Durante o período de pandemia, os casos de malária cresceram em Rondônia, chegando a marca de 4.525 registros no Sistema de Informação de Vigilância Epidemiológica (Sivep).  Porto Velho é o município com maior índice de crescimento com 54% dos casos, no período de janeiro a agosto deste ano de 2021. Outros municípios de grandes incidências estão localizados principalmente na região do Território Madeira-Mamoré. As principias vítimas são indígenas e trabalhadores rurais que vivem em meio natural, mas o índice nas cidades também tem sido grande.

A malária é uma doença milenar e está presente na Amazônia, África e Ásia. É definida como uma doença infecciosa febril aguda.
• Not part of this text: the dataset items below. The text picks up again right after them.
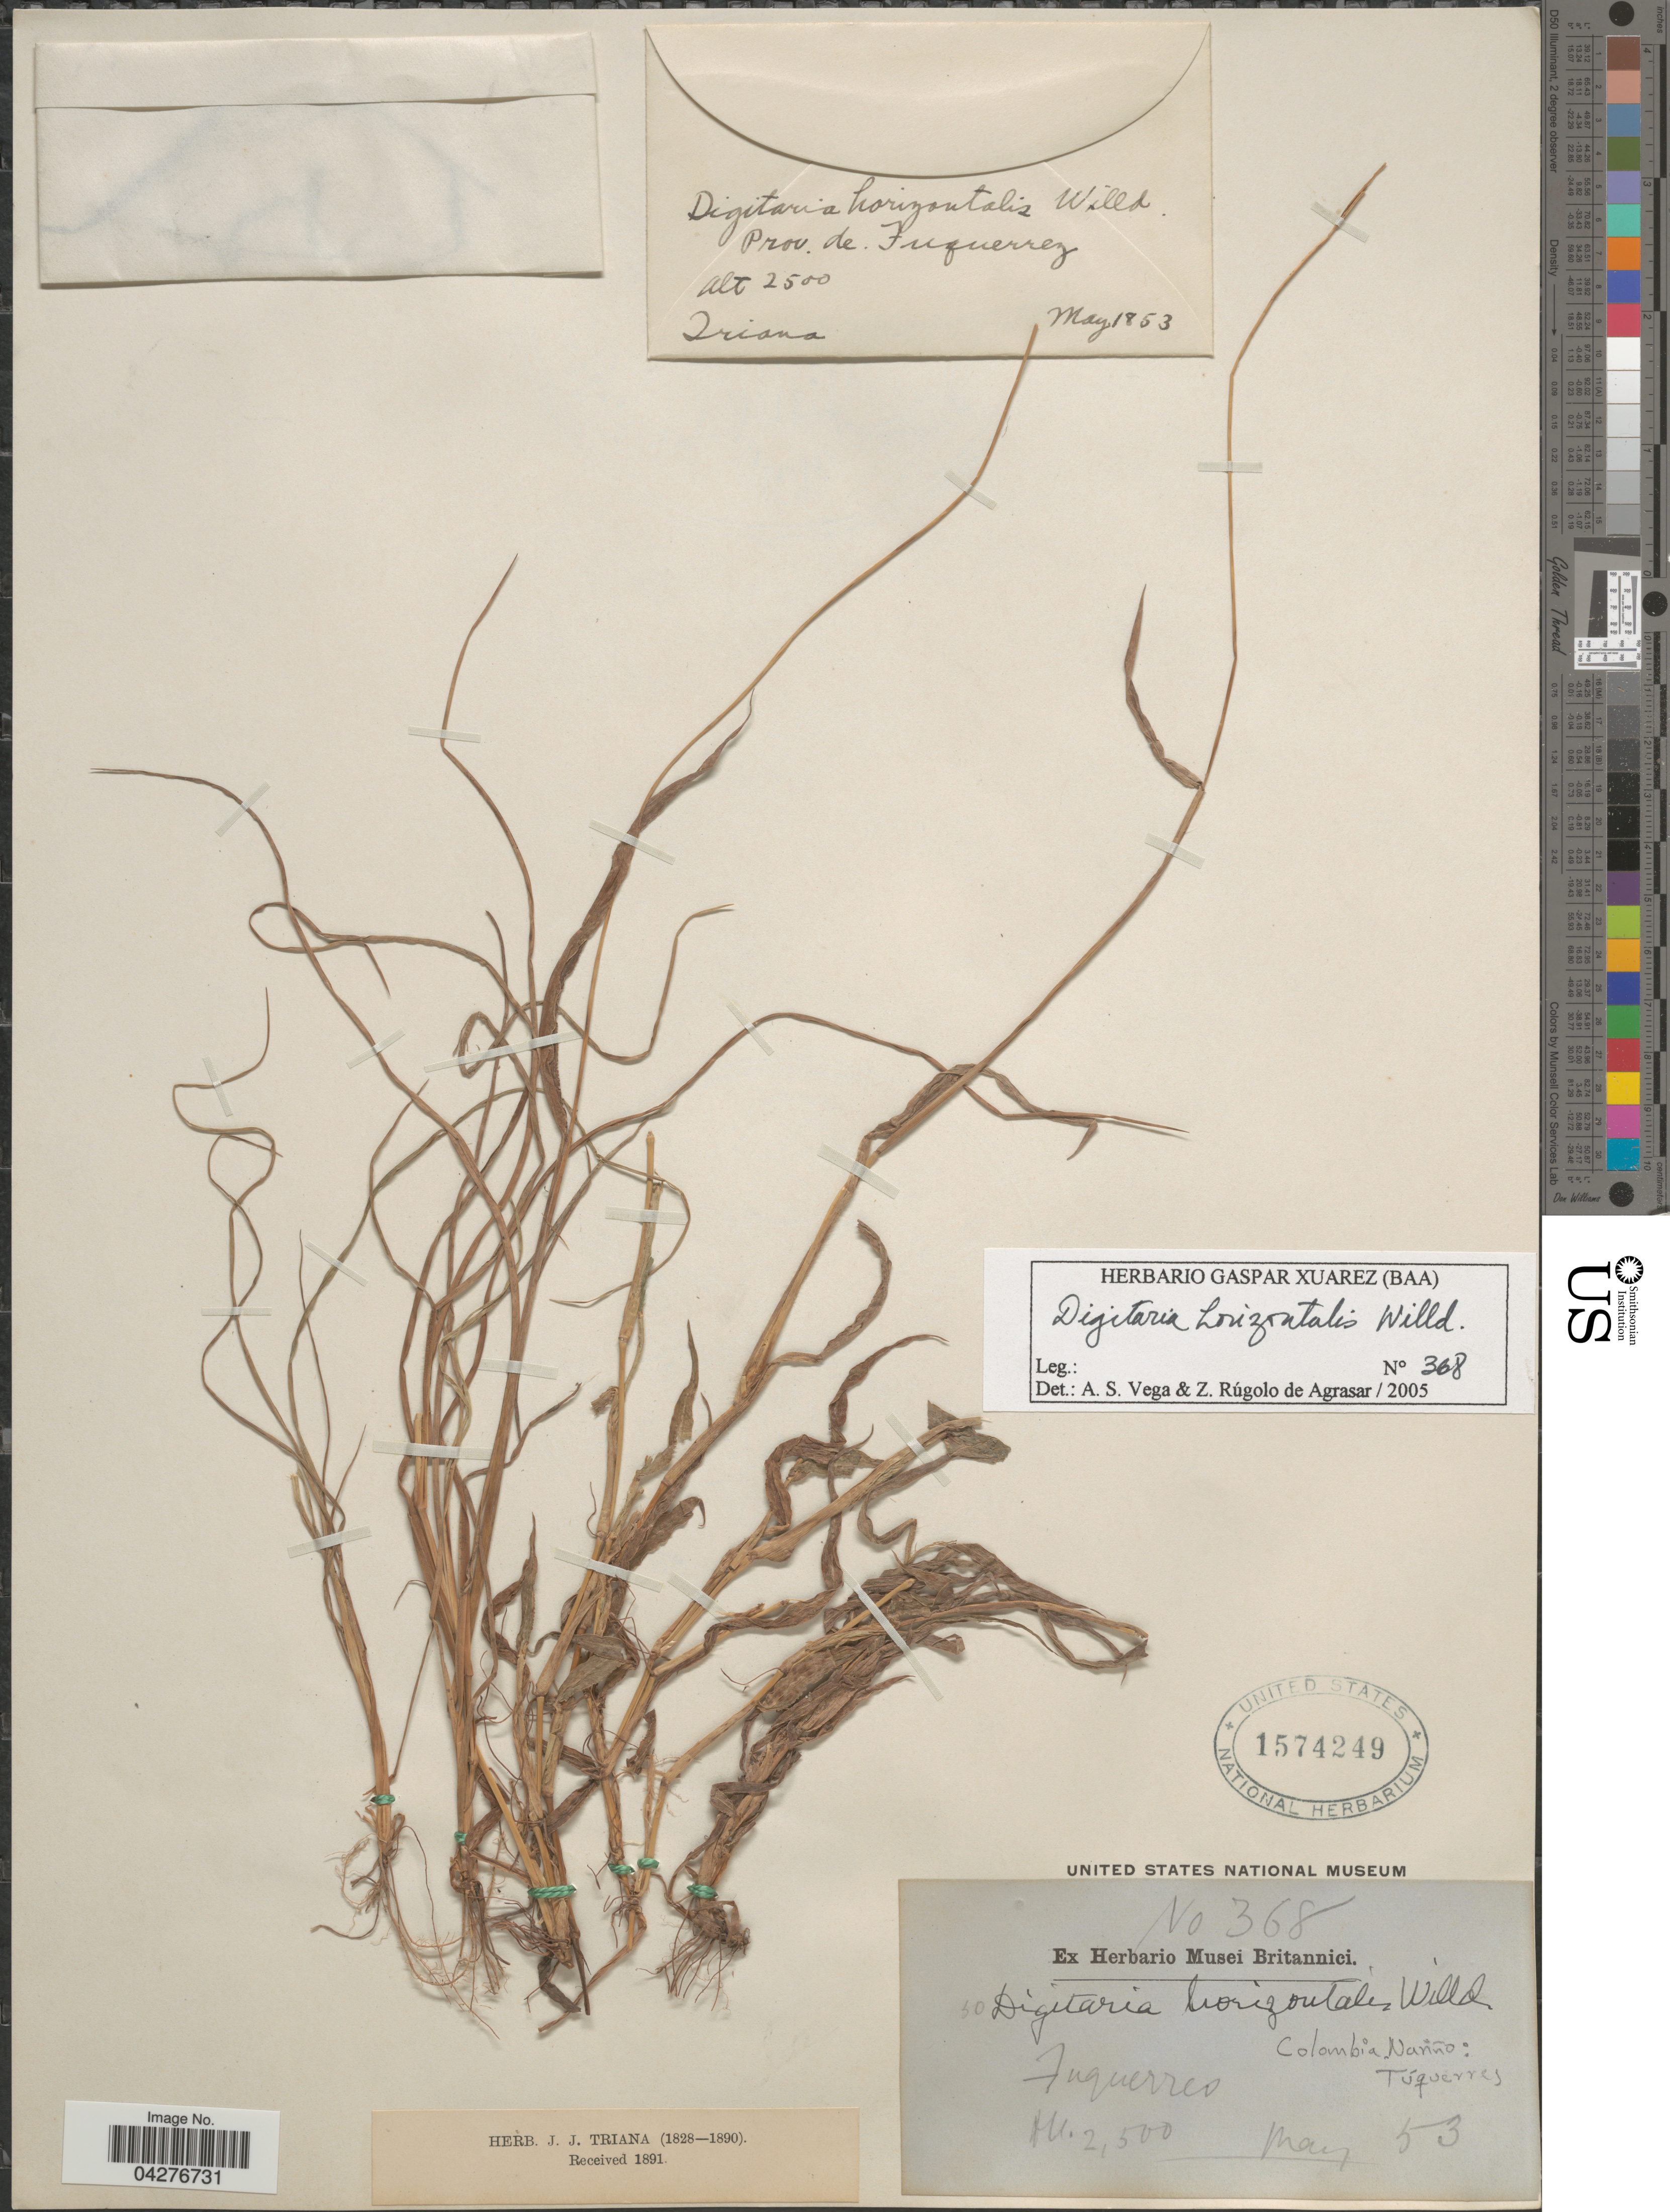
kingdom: Plantae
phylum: Tracheophyta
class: Liliopsida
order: Poales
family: Poaceae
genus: Digitaria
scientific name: Digitaria horizontalis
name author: Willd.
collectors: J. J. Triana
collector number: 368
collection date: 1853-05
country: Colombia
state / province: Nariño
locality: Prov. de Tuquerrez.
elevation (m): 762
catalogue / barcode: US 1574249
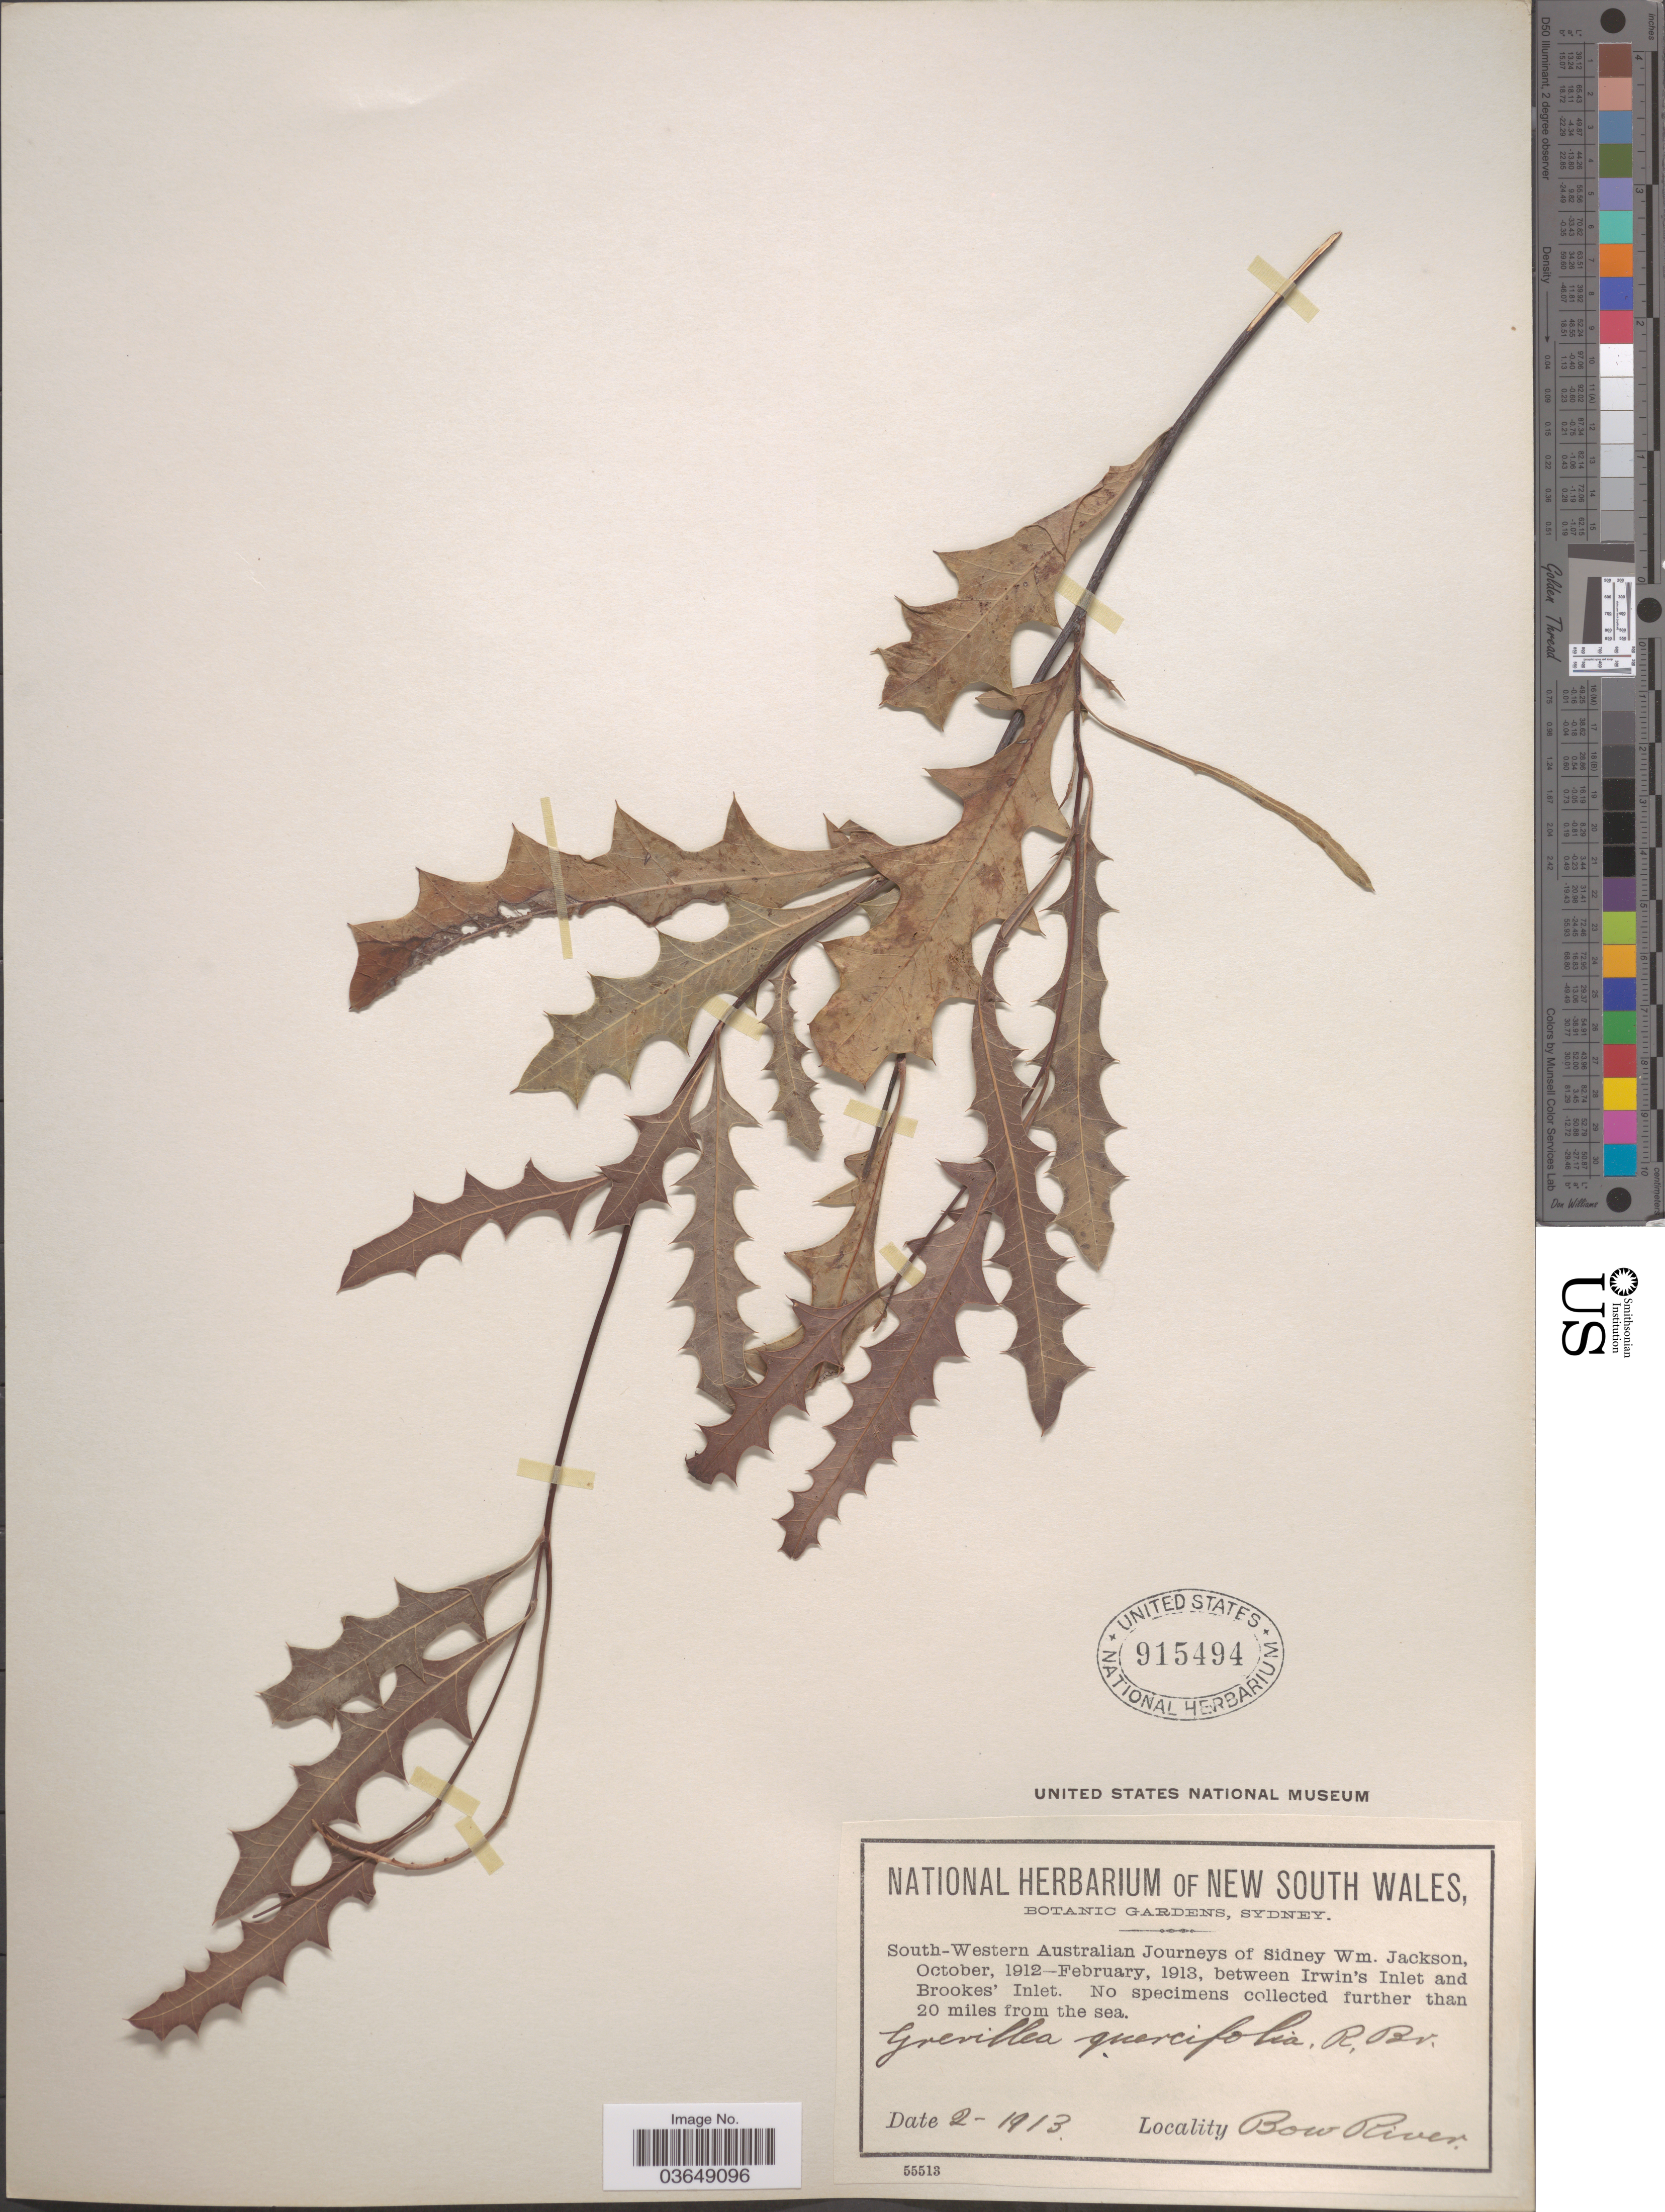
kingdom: Plantae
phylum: Tracheophyta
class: Magnoliopsida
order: Proteales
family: Proteaceae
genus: Grevillea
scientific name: Grevillea quercifolia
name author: R. Br.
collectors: Jackson, S. W.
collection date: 1913-02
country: Australia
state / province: Western Australia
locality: South-Western Australia. Between Irwin's Inlet and Brookes' Inlet. No specimens collected further than 20 miles from the sea. [unsure placement] Bow River.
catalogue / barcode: US 915494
É causada por um protozoário transmitido pela fêmea do mosquito Anopheles. Apesar da existência de pesquisas, a vacina para imunizar a população propensa a adquirir a doença ainda é bem contida. A doença tem cura, mas anualmente morrem milhares de pessoas no mundo pela malária.

O fato que chama a atenção é a ausência ou o pouco de vacina existente. Com o avanço da ciência, muitas soluções até mais graves já tem controle imunológico, porém, a malária continua sendo um desafio para o combate e controle. Um dos fatos intrigantes é que existem remedias para tratar os efeitos terríveis da doença, mas não existe uma vacina que pode evitar esse mal.

Como a maioria das vítimas são pessoas que vivem às margens do sistema social, a repercussão desse impacto passa despercebido pelo mundo inteiro. Uma outra curiosidade é que, entre os remédios utilizados no tratamento da malária, está a tal da cloroquina e outras quinas que geram milhões em faturamentos de negócios, como vista durante a pandemia do novo coronavirus. Coincidência ou não, as semelhanças são intrigantes.